Но Чехов, как известно, был весьма скромным человеком. Вряд ли следовало ожидать, что, написав даже хорошую пьесу, он стал бы хлопать в ладоши и кричать «Ай, да Чехов!» Ранее, 26 октября 1898 года, он пишет брату Михаилу: «Совсем я не рассчитывал на сию пьесу». Но что значит, не рассчитывал? Считал ее слабой? Или не надеялся на зрительское понимание? А может быть, он хотел этим сказать, что сам не понимает,
Ответов на эти вопросы мы никогда не узнаем. Поэтому ничего другого не остается, как только положиться на собственное впечатление и то самое чувство, о котором Горький писал: «не скажешь хорошо и ясно того, что вызывает эта пьеса в душе».
Сразу оговорюсь, что «Дядя Ваня», вопреки распространенному мнению, вовсе не является пьесой «без героев», а точнее, «без героя». Многие критики и рецензенты, в частности, И. М. Хейфец, утверждали, что само название у пьесы случайное и дано по первому попавшемуся действующему лицу, подобно тому, как название сборника дается по первому напечатанному в нем рассказу.

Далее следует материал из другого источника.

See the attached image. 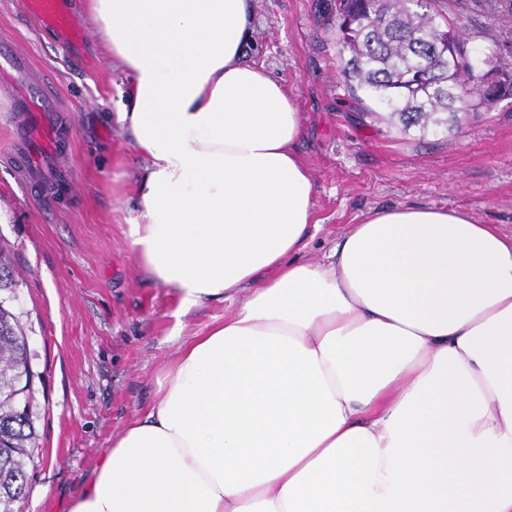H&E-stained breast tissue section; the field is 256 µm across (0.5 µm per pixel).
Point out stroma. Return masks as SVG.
<instances>
[{
    "label": "stroma",
    "mask_w": 512,
    "mask_h": 512,
    "mask_svg": "<svg viewBox=\"0 0 512 512\" xmlns=\"http://www.w3.org/2000/svg\"><path fill=\"white\" fill-rule=\"evenodd\" d=\"M87 35L78 50L0 0V35L27 50L65 96L76 185L38 197L0 163V248L15 268L13 305L28 330L37 374L35 426L20 512H67L131 420L153 403L179 346L231 316L239 298L185 308L136 261L128 240L145 164L117 114L129 79L98 42L84 0H64ZM336 0H251L248 58L264 64L303 114L298 144L315 194L303 260H323L371 210L462 208L512 237V99L462 112L453 129H403L340 75ZM462 26L470 53L501 52L504 29L475 0H432Z\"/></svg>",
    "instance_id": "obj_1"
}]
</instances>
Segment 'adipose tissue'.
Wrapping results in <instances>:
<instances>
[{
	"label": "adipose tissue",
	"instance_id": "obj_1",
	"mask_svg": "<svg viewBox=\"0 0 512 512\" xmlns=\"http://www.w3.org/2000/svg\"><path fill=\"white\" fill-rule=\"evenodd\" d=\"M86 9L130 81L138 261L186 307L251 293L178 349L68 512H512V238L395 206L300 259L302 115L245 56L250 0Z\"/></svg>",
	"mask_w": 512,
	"mask_h": 512
}]
</instances>
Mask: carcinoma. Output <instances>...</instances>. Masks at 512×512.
Segmentation results:
<instances>
[{
  "instance_id": "obj_1",
  "label": "carcinoma",
  "mask_w": 512,
  "mask_h": 512,
  "mask_svg": "<svg viewBox=\"0 0 512 512\" xmlns=\"http://www.w3.org/2000/svg\"><path fill=\"white\" fill-rule=\"evenodd\" d=\"M336 12V45L344 58L340 70L349 91L362 93L404 128L423 130L457 123L456 101L467 110L490 109L512 98V69L499 56L485 68L467 54L465 32L438 18L429 0H347ZM497 20L512 15L508 0H482ZM0 297V512H14L26 492L29 406L36 373L28 336Z\"/></svg>"
}]
</instances>
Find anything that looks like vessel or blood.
I'll list each match as a JSON object with an SVG mask.
<instances>
[{
  "instance_id": "1",
  "label": "vessel or blood",
  "mask_w": 512,
  "mask_h": 512,
  "mask_svg": "<svg viewBox=\"0 0 512 512\" xmlns=\"http://www.w3.org/2000/svg\"><path fill=\"white\" fill-rule=\"evenodd\" d=\"M23 4L28 15L61 40H84L63 0H23ZM0 80L12 87V146L7 160L15 166L18 184L30 193H47L61 184H73V174L62 161L70 148V136L60 120L66 106L48 73L33 67L29 57L4 38L0 40Z\"/></svg>"
}]
</instances>
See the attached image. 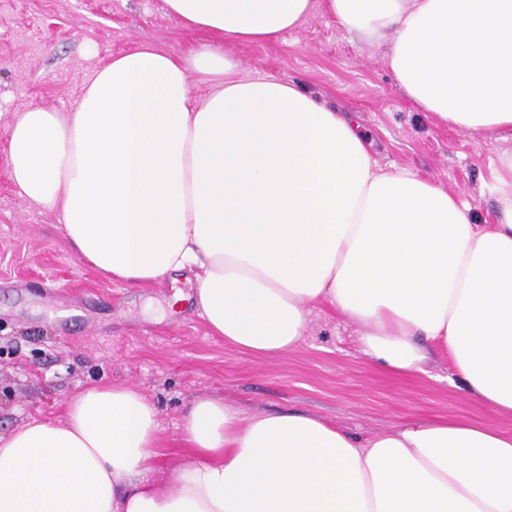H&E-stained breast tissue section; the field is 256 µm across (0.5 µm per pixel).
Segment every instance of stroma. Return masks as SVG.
I'll return each instance as SVG.
<instances>
[{
	"label": "stroma",
	"instance_id": "stroma-1",
	"mask_svg": "<svg viewBox=\"0 0 512 512\" xmlns=\"http://www.w3.org/2000/svg\"><path fill=\"white\" fill-rule=\"evenodd\" d=\"M204 39L170 18L163 0H0V434L33 419L57 422L66 401L104 382L136 387L156 406L159 481L189 456L180 428L197 397L248 414L307 412L361 440L456 417L512 431V416L476 400L445 363L410 373L378 367L358 325L321 303L296 349H232L194 303L170 308L174 291L194 294L193 271L149 285L107 279L76 255L53 213L29 209L16 194L6 148L17 106L71 111L113 54L143 42L184 54ZM234 52L247 71L358 114L379 166L430 179L466 203L474 223H494L490 185L506 143L434 123L397 86L384 46L359 41L325 7L276 44Z\"/></svg>",
	"mask_w": 512,
	"mask_h": 512
}]
</instances>
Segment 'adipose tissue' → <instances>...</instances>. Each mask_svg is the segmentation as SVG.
Wrapping results in <instances>:
<instances>
[{
  "label": "adipose tissue",
  "mask_w": 512,
  "mask_h": 512,
  "mask_svg": "<svg viewBox=\"0 0 512 512\" xmlns=\"http://www.w3.org/2000/svg\"><path fill=\"white\" fill-rule=\"evenodd\" d=\"M164 5L206 41L114 57L75 111L19 105L6 154L18 195L56 214L106 277L194 270L197 309L236 350L295 349L325 302L383 368L447 362L512 414V150L494 173L495 223H473L446 188L379 168L355 114L243 69L233 46L277 41L313 0ZM328 8L385 45L396 83L435 122L512 138V0ZM182 438L191 461L157 485L154 404L126 384L86 389L62 421L0 435V512H512V432L466 418L362 441L300 411L247 416L195 398Z\"/></svg>",
  "instance_id": "1"
}]
</instances>
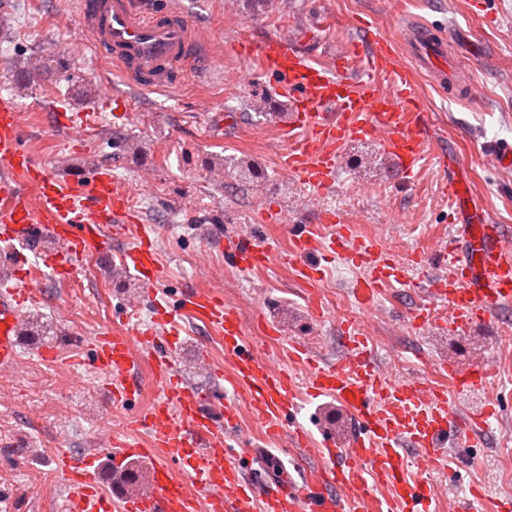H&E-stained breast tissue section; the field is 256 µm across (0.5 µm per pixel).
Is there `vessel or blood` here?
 Wrapping results in <instances>:
<instances>
[{"instance_id": "obj_1", "label": "vessel or blood", "mask_w": 512, "mask_h": 512, "mask_svg": "<svg viewBox=\"0 0 512 512\" xmlns=\"http://www.w3.org/2000/svg\"><path fill=\"white\" fill-rule=\"evenodd\" d=\"M72 26L78 40L95 54L112 58L133 85L149 90L175 89V75L187 74L188 61L199 58L201 42L177 10H152L144 0H80ZM244 57L255 59L262 73L275 77L276 96L295 112L281 136L286 145L282 168L309 189L333 183L343 147L353 140L375 139L412 174L423 157L426 109L419 92L421 78L463 97L473 84L462 63L448 54V38L426 24H406L399 37H367L363 49H350L325 65L293 42L270 36L240 44ZM390 91H382L381 82ZM127 195L110 173L94 169L48 170L26 144L18 106L0 95V239L11 241L39 231L59 242L45 253L44 264L70 277L94 248L134 234L124 260L139 275L143 291L154 295L159 262L149 229L131 224ZM466 253L439 245L437 257L446 276L428 284L429 294L449 307L448 323L456 329L485 321L512 305V250L501 242L497 225L478 216L465 225ZM341 252L366 276L357 288L360 304L369 305L382 289L404 285L403 264L377 239L359 234L342 215L328 211L322 223L300 226L288 251L279 253L258 234L225 240L224 258L249 271L279 256L298 267L308 285L307 300L319 311L316 285L319 266L304 255L323 249ZM27 289L0 291V371L18 359L21 310ZM196 319L224 337V355L235 384L250 392V412L266 437L290 435L300 448L309 436L289 428L296 406L295 382L287 368H271L256 357L243 338L240 315L232 305L206 290H191L159 314L152 325L140 323L135 310L114 313L111 322L89 340L95 367L105 370L114 401L130 406L129 435L111 436L101 447L114 468L134 460L151 463L148 483L137 495L104 491L96 457L60 451L55 463L64 475L65 512H428L436 490L422 473L440 461L439 450L450 429L466 435L465 447L483 428L485 415L455 421L446 393L428 389L412 377L387 376L376 365L369 339L357 321L343 320L340 332L346 354L331 365H319L302 342L289 341V365L309 367L305 382L314 396L336 398L355 417L358 430L343 445L324 438V462L317 476L277 485L255 480L243 458L247 445L238 429V412L222 394L190 388L164 346L179 321ZM148 363L160 395L150 406L132 409L139 399L134 374ZM490 366L458 374L463 389L484 390ZM419 451L413 465L401 455ZM182 479H175L174 471ZM389 497L375 502L376 489Z\"/></svg>"}]
</instances>
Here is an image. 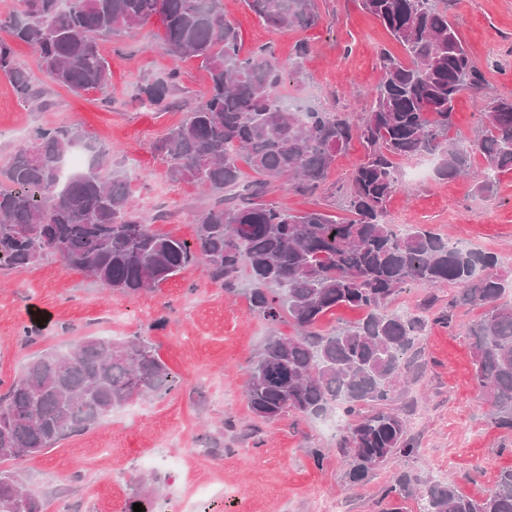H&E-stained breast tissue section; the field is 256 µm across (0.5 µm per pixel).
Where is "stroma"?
Instances as JSON below:
<instances>
[{"label":"stroma","instance_id":"stroma-1","mask_svg":"<svg viewBox=\"0 0 512 512\" xmlns=\"http://www.w3.org/2000/svg\"><path fill=\"white\" fill-rule=\"evenodd\" d=\"M316 5V26L288 32L268 28L243 0H224V11L240 29L242 54L269 45L285 62L297 41L310 45L304 80L285 83L284 97L350 115L362 112L382 76L380 51L398 56L402 50L360 0H316ZM446 6L484 74L480 92L455 102L451 133L470 137L485 98L512 97V0H447ZM162 33L155 18L104 42L110 85L104 92L78 95L45 76L33 48L15 43L16 59L43 89L45 103L24 106L0 77V162L33 127L81 128L112 146L117 161L134 163V201L153 230L190 241L192 213L210 197L200 186L170 183L153 143L180 121L208 78L197 61L172 64L160 47ZM174 66L180 71L174 106L159 112L142 104L140 85ZM364 155V147L352 142L317 192L302 195L284 186L271 199L293 212L320 209L344 219L346 185ZM387 217L493 254L512 275V173L500 177L489 198L468 179L446 182L432 174L420 183L405 182L389 200ZM29 306L51 315L35 343L23 333L22 313ZM266 334V324L250 316L245 297L213 287L195 267L138 297L104 290L56 259L21 271L0 270L1 384L41 350L66 348L84 336L147 337L180 378L166 396L143 397L48 453L16 460L28 491L46 502V512H128L145 486L153 490V512H184L199 491L216 493L225 486L235 490V503L216 495L210 512H315L323 498L338 500L345 512H378L385 487L403 471L435 480L451 476L464 493L478 496L512 468V430L495 426L487 414L466 336L432 327L420 356L422 371L396 402L418 453L392 459L353 484L334 440L316 421L289 416L259 424L252 417L244 385L249 360ZM209 436L220 440L219 449L205 448ZM314 448L324 449L322 464H315Z\"/></svg>","mask_w":512,"mask_h":512}]
</instances>
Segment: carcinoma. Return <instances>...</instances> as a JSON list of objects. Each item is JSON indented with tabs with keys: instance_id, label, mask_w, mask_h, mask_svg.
<instances>
[{
	"instance_id": "cac0c4a2",
	"label": "carcinoma",
	"mask_w": 512,
	"mask_h": 512,
	"mask_svg": "<svg viewBox=\"0 0 512 512\" xmlns=\"http://www.w3.org/2000/svg\"><path fill=\"white\" fill-rule=\"evenodd\" d=\"M0 16V75L17 99L42 105L43 92L16 61L21 41L39 52L54 83L72 92L104 91L109 65L101 42L119 39L153 17L162 20L161 48L174 61L196 59L208 87L181 122L155 143L173 184L193 183L211 202L194 211L189 242L151 229L132 205L124 170L112 148L77 127H36L0 165V269H23L50 257L125 295L155 289L191 266L207 282L242 294L270 328L250 360L244 392L255 420L288 413L303 418L340 411L346 421L336 448L352 484L395 457L416 453L406 418L392 403L412 373L407 355L427 328L462 331L471 340L477 389L494 424L512 429V281L494 256L465 248L432 229L404 230L386 220L389 199L402 189L399 160L436 157V175L453 180L480 157L476 191L489 197L512 172V98L481 105L472 139L451 138L455 100L481 89L483 77L441 7L443 0H361L402 46L406 59L380 52L383 70L369 110L352 119L323 107H293L280 94L301 82L306 42L288 64L266 48L241 55L237 26L223 0H18ZM268 27L290 31L319 21L315 0H244ZM174 67L142 86L141 102L170 108ZM366 149L349 178V217L294 213L266 196L283 182L313 193L336 156L353 140ZM254 173L242 179L240 163ZM411 285L456 289L448 303L430 295L424 314H401L395 298ZM485 309L463 325L455 309ZM356 309L355 324L324 331L322 318ZM289 322L296 335L279 334ZM177 377L143 336H84L65 350L33 356L0 391V463L48 452L60 440L96 427L144 396H163ZM18 470L0 468V512H45ZM512 512V469L482 496L455 482L403 471L384 493L380 512Z\"/></svg>"
}]
</instances>
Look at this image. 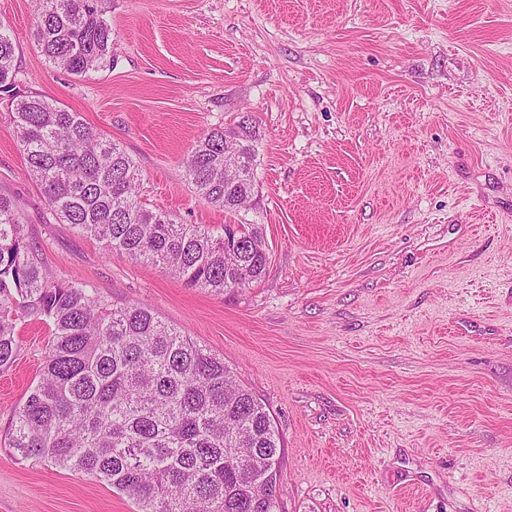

Хейфец в своей рецензии пишет: «В сущности же "Дядя Ваня" – вовсе не герой пьесы, в которой, впрочем, и нет героев, как бы широко ни понимать это слово». А некоторые критики даже советовали Чехову дать пьесе другое название, например, «Доктор Астров», мотивируя это тем, что личность Астрова выписана в пьесе гораздо более рельефно.
Я же возьму на себя смелость утверждать, что главный герой в пьесе есть, и зовут его Иван Петрович Войницкий – дядя Ваня, поскольку, как мне кажется, именно через его образ только и можно почувствовать то, что является главным содержанием пьесы. Более того, на мой взгляд, образ дяди Вани чем-то отдаленно напоминает… самого Чехова. Это может показаться странным. Казалось бы, что общего у красавца Чехова, всеобщего любимца, добрейшего и умнейшего человека, с неудачником дядей Ваней, занудой и неврастеником, отвергнутым и презираемым всеми, кроме, разве что, племянницы Сони?